Thursday, October 28, 2010

An Ugly Life

I just realized that I haven't updated this blog in almost a year... well, you see I've been a little busy -- sorry Mizz J!
I can only compare this year to the game Rollercoaster Tycoon: I went from a plain park no one wanted to visit, to a good clientel, to a crashing coaster, to the number 1 park in the nation. And here's how it all went down:
After being attacked by a mangina, I swore off men. That lasted 3 months. During that time, I played the hell out of the SIMS3:World Adventures. I didn't even miss traveling because I was so caught up in the electronic world that it didn't matter thzt the Earth was still spinning around me.
Then a boy walked in, and for the next 6 months had to deal with getting to know me. He must have had a hard time carrying around that sledge hammer to break down the barbican I had put up around myself... We fought, we laughed, we cried, we fought, we had fun, but he not once complained, well, maybe once... He has said that I'm a lot of work, but never that I wasn't worth it.
He literally held my hand as my work world fell down around me... there were things that I couldn't control that were literally eating me from the inside out. I was miserable, I had no energy, and there were days when smiling hurt my face. I considered moving states, even out of the country it was so bad. One night, I through my hands up and said the next thing that comes my way I'm taking -- consequences be damned.
Then, as if like magic, a job appeared, my realtionship settled into an understanding place, and all the pieces fit.
Somedays I feel selfish because I almost have it all... Now, I have to think of how to give it back. I have so much joy, so much love, that it's almost annoying.

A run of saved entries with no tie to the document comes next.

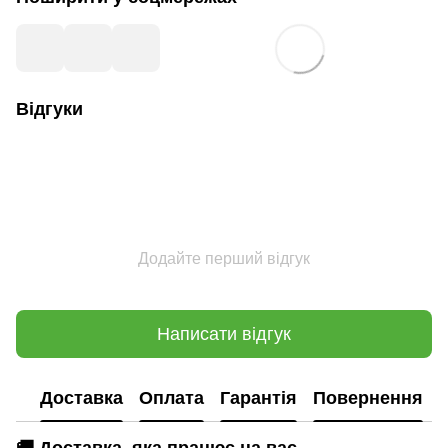
Відгуки
Додайте перший відгук
Написати відгук
Доставка
Оплата
Гарантія
Повернення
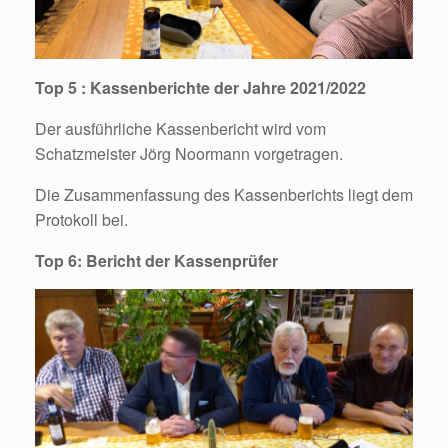
Top 5 : Kassenberichte der Jahre 2021/2022
Der ausführliche Kassenbericht wird vom
Schatzmeister Jörg Noormann vorgetragen.
Die Zusammenfassung des Kassenberichts liegt dem
Protokoll bei.
Top 6: Bericht der Kassenprüfer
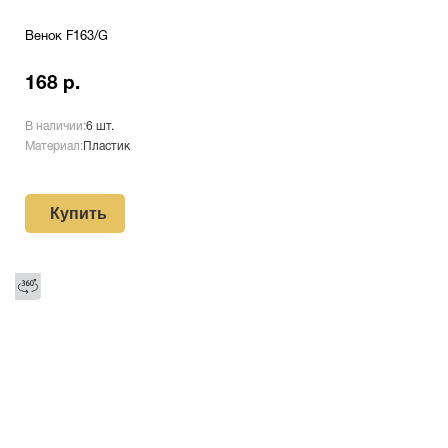
Венок F163/G
168 р.
В наличии:
6 шт.
Материал:
Пластик
Купить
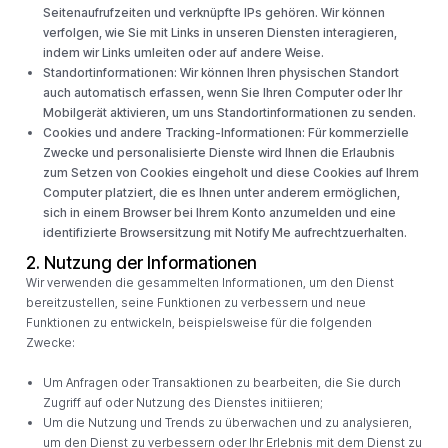
Seitenaufrufzeiten und verknüpfte IPs gehören. Wir können
verfolgen, wie Sie mit Links in unseren Diensten interagieren,
indem wir Links umleiten oder auf andere Weise.
Standortinformationen: Wir können Ihren physischen Standort
auch automatisch erfassen, wenn Sie Ihren Computer oder Ihr
Mobilgerät aktivieren, um uns Standortinformationen zu senden.
Cookies und andere Tracking-Informationen: Für kommerzielle
Zwecke und personalisierte Dienste wird Ihnen die Erlaubnis
zum Setzen von Cookies eingeholt und diese Cookies auf Ihrem
Computer platziert, die es Ihnen unter anderem ermöglichen,
sich in einem Browser bei Ihrem Konto anzumelden und eine
identifizierte Browsersitzung mit Notify Me aufrechtzuerhalten.
2. Nutzung der Informationen
Wir verwenden die gesammelten Informationen, um den Dienst
bereitzustellen, seine Funktionen zu verbessern und neue
Funktionen zu entwickeln, beispielsweise für die folgenden
Zwecke:
Um Anfragen oder Transaktionen zu bearbeiten, die Sie durch
Zugriff auf oder Nutzung des Dienstes initiieren;
Um die Nutzung und Trends zu überwachen und zu analysieren,
um den Dienst zu verbessern oder Ihr Erlebnis mit dem Dienst zu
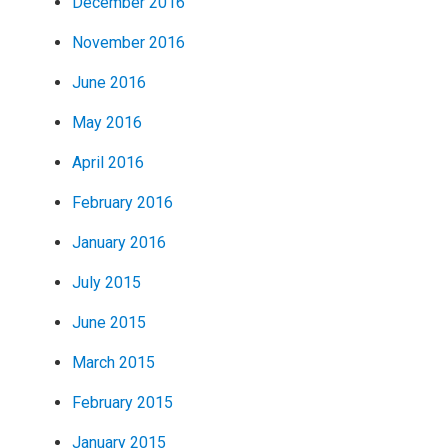
December 2016
November 2016
June 2016
May 2016
April 2016
February 2016
January 2016
July 2015
June 2015
March 2015
February 2015
January 2015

This isn't the most poetic of stories, or even the most difficult to read, but it's me.
As we prepare for the end of the year and the holiday season to put a pretty bow on this whole year, I want to thank some people who helped be through it.
To Father Time - for making me forget the bad - time heals all wounds.
To Dr. Clough - for not sucking at his job, so that I am allowed to walk upright without pain.
To Yoga - although I may not LOOK in shape, you have made me FEEL in shape.
To MAOWS - who moved away and still stay in contact, you remind me why I am who I am.
To a boy - who told me not to flash midgets, and I haven't been the same since.